* [What this task involves] Your answer must be the lines from the start of the records through the line with "1,001-5,000 employees", exactly as written, without the pictures.
++++ Extracted material
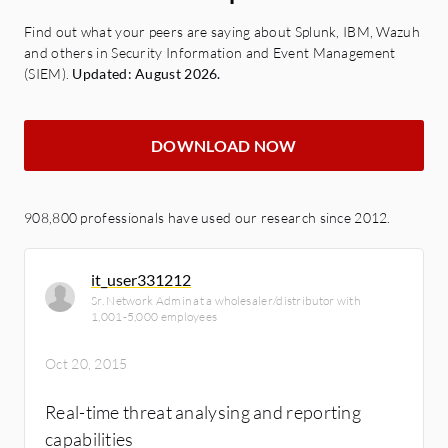
Find out what your peers are saying about Splunk, IBM, Wazuh
and others in Security Information and Event Management
(SIEM).
Updated: August 2026.
DOWNLOAD NOW
908,800 professionals have used our research since 2012.
it_user331212
Sr. Network Admin at a wholesaler/distributor with
1,001-5,000 employees
Oct 20, 2015
Real-time threat analysing and reporting
capabilities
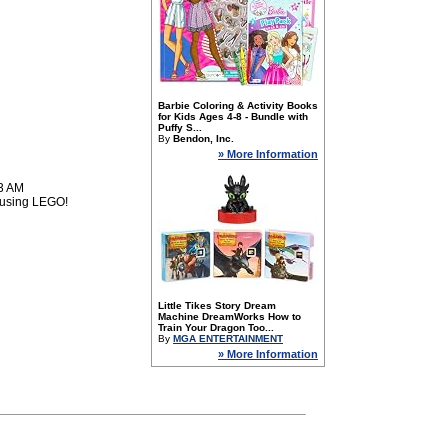
Barbie Coloring & Activity Books
for Kids Ages 4-8 - Bundle with
Puffy S...
By
Bendon, Inc.
» More Information
53 AM
n using LEGO!
Little Tikes Story Dream
Machine DreamWorks How to
Train Your Dragon Too...
By
MGA ENTERTAINMENT
» More Information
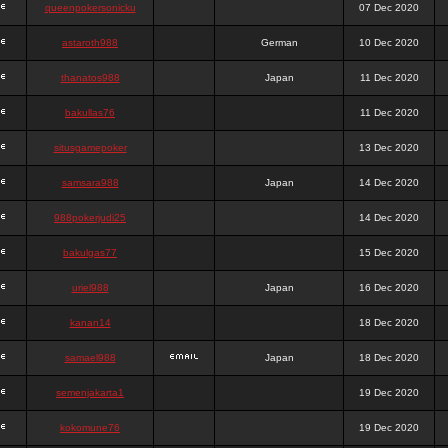
queenpokersonicku
07 Dec 2020
astaroth988
German
10 Dec 2020
thanatos988
Japan
11 Dec 2020
bakullas76
11 Dec 2020
situsgamepoker
13 Dec 2020
samsara988
Japan
14 Dec 2020
988pokerjudi25
14 Dec 2020
bakulgas77
15 Dec 2020
uriel988
Japan
16 Dec 2020
kanan14
18 Dec 2020
samael988
Japan
18 Dec 2020
semenjakarta1
19 Dec 2020
kokomune76
19 Dec 2020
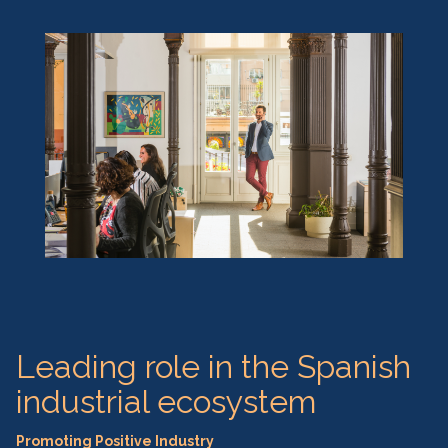
Leading role in the Spanish
industrial ecosystem
Promoting Positive Industry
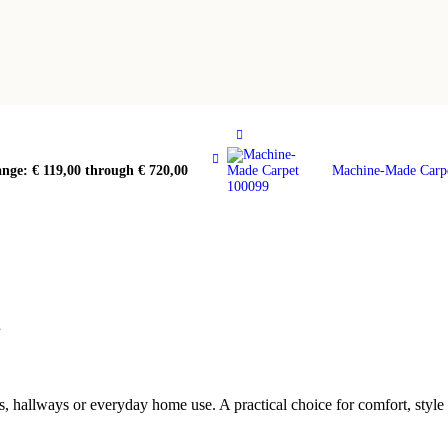
ange: € 119,00 through € 720,00
Machine-Made Carp
1
, hallways or everyday home use. A practical choice for comfort, styl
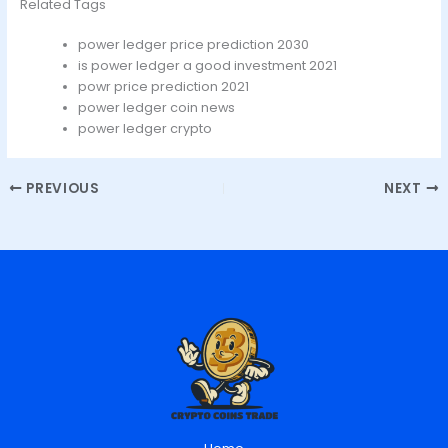
Related Tags
power ledger price prediction 2030
is power ledger a good investment 2021
powr price prediction 2021
power ledger coin news
power ledger crypto
PREVIOUS
NEXT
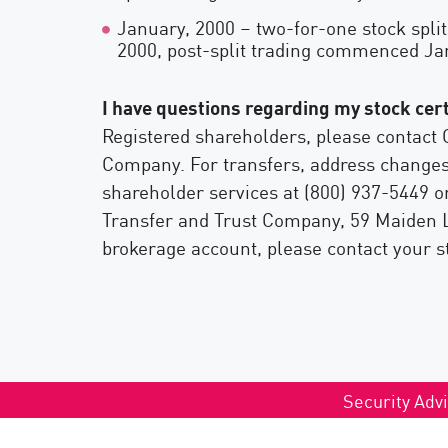
January, 2000 – two-for-one stock split
2000, post-split trading commenced Ja
I have questions regarding my stock cert
Registered shareholders, please contact 
Company. For transfers, address changes,
shareholder services at (800) 937-5449 
Transfer and Trust Company, 59 Maiden L
brokerage account, please contact your s
Security Advi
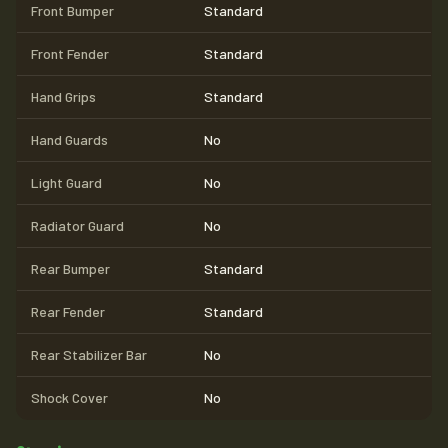
Front Bumper
Standard
Front Fender
Standard
Hand Grips
Standard
Hand Guards
No
Light Guard
No
Radiator Guard
No
Rear Bumper
Standard
Rear Fender
Standard
Rear Stabilizer Bar
No
Shock Cover
No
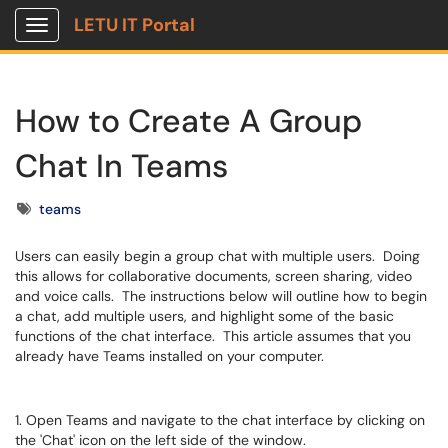
LETU IT Portal
Show Applications Menu
How to Create A Group
Chat In Teams
Tags
teams
Users can easily begin a group chat with multiple users. Doing
this allows for collaborative documents, screen sharing, video
and voice calls. The instructions below will outline how to begin
a chat, add multiple users, and highlight some of the basic
functions of the chat interface. This article assumes that you
already have Teams installed on your computer.
1. Open Teams and navigate to the chat interface by clicking on
the 'Chat' icon on the left side of the window.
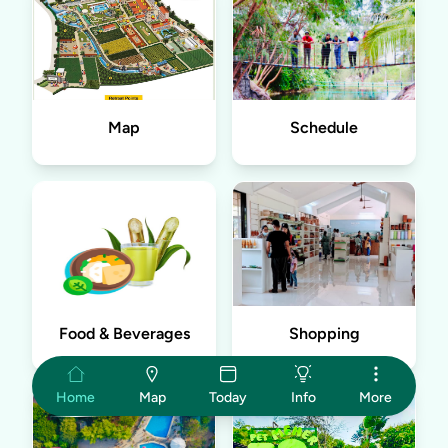
Map
Schedule
Food & Beverages
Shopping
Home
Map
Today
Info
More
++++++++
* [Finished task]
Find out what your peers are saying about Splunk, IBM, Wazuh
and others in Security Information and Event Management
(SIEM).
Updated: August 2026.
DOWNLOAD NOW
908,800 professionals have used our research since 2012.
it_user331212
Sr. Network Admin at a wholesaler/distributor with
1,001-5,000 employees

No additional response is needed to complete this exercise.